There are two basic approaches, known as ‘push’ and ‘pull’ incentives. So far incentives have generally involved public-private partnerships making grants to small companies for early stage R&D. These grants have been enough to help companies successfully develop new antibiotics, but not enough to get them from there to profitability.
That’s where pull incentives come in. As the name suggests, rather than pay upfront R&D costs, they reward success with larger doses of cash. In particular, pull incentives were the brainchild of the British government’s multi-year Review on Antimicrobial Resistance, which was headed by Lord O’Neill and completed in 2016.
The review proposed giving a one-time “market entry reward” of $1 billion for new antibiotics, enough to cover typical R&D costs and enable the antibiotic to be profitable without encouraging over use. In June this year the NHS announced an incentive scheme for pharmaceutical companies to provide new antibiotics to UK patients for the first time in decades.

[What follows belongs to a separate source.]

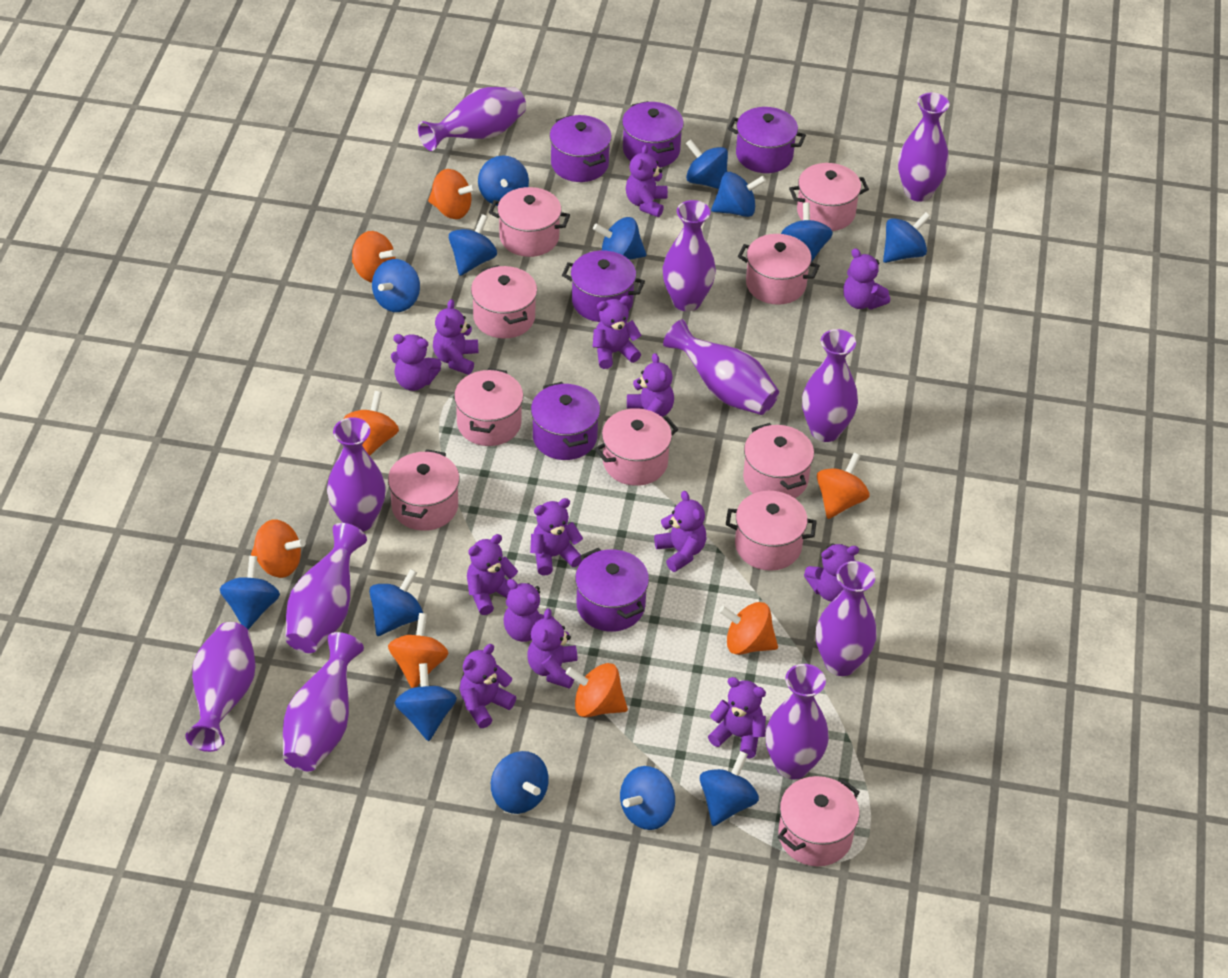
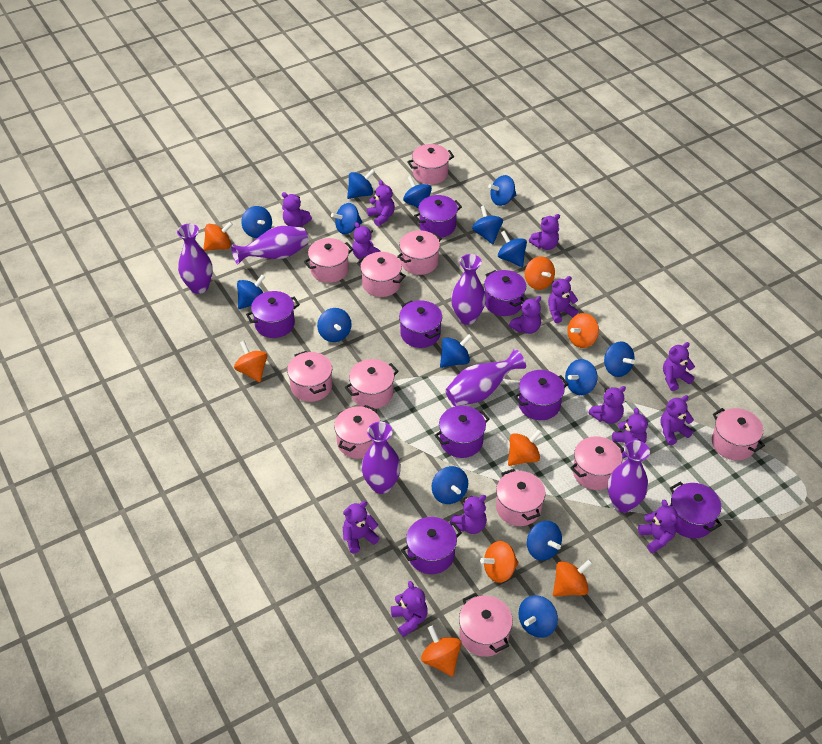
blue spinning top: [220,556,280,630] [369,569,423,636] [372,259,420,312] [395,663,457,741] [449,214,497,276] [478,155,529,206] [491,751,549,814] [593,217,646,260] [620,766,675,830] [686,139,728,189] [700,751,759,826] [711,172,766,217] [781,202,833,262] [883,212,930,263] = 14 -> [237,275,265,309] [241,206,272,238] [317,308,352,342] [331,203,362,234] [347,169,375,199] [403,176,432,208] [432,466,468,504] [440,334,472,368] [472,205,503,244] [488,175,516,206] [498,230,527,267] [519,595,558,638] [527,521,562,561] [565,359,598,395] [604,341,635,377] = 15
pink pot: [388,449,460,531] [454,368,523,446] [471,265,537,339] [489,187,570,257] [595,408,678,486] [726,491,817,571] [738,234,820,305] [743,423,814,498] [778,776,860,866] [789,163,869,231] = 10 -> [287,351,332,402] [304,238,353,283] [334,405,381,459] [345,359,399,409] [357,252,406,297] [397,230,442,275] [407,144,454,185] [459,593,513,657] [496,469,545,526] [571,436,624,490] [712,408,765,461] = 11
purple pot: [531,382,600,460] [550,115,612,182] [562,250,645,322] [575,548,649,632] [622,101,684,168] [728,107,806,173] = 6 -> [246,291,300,338] [399,300,442,348] [401,517,462,574] [414,195,462,238] [434,406,489,458] [484,270,526,316] [514,370,568,420] [670,481,722,539] = 8
purple vase: [185,622,256,752] [283,632,364,771] [285,523,367,653] [327,417,386,532] [418,87,526,151] [663,200,716,311] [663,319,779,415] [766,664,829,779] [802,329,858,442] [816,561,877,676] [898,93,950,202] = 11 -> [177,224,213,294] [231,226,308,264] [361,422,401,494] [445,349,526,406] [451,254,486,325] [608,440,650,513] = 6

This first-of-its-kind subscription model, part of a UK action plan to contain and control AMR by 2040, pays providers upfront based on the value of their antibiotics to the public health system, rather than the amount used.
Another encouraging development stemming from such efforts has been the recently announced creation by leading pharmaceutical companies of the AMR Action Fund. The fund aims to start operating this year, with the goal of delivering two to four new antibiotics by 2030 through investing more than $1 billion in small biotech firms.
Government incentives, which will cost huge sums of money and deliver profits to the pharmaceutical industry, may be a politically unpalatable medicine. But they may prove to be an effective way of fixing this crisis, and a great example of responsible capitalism in action — an opportunity for investors to do well by doing some good.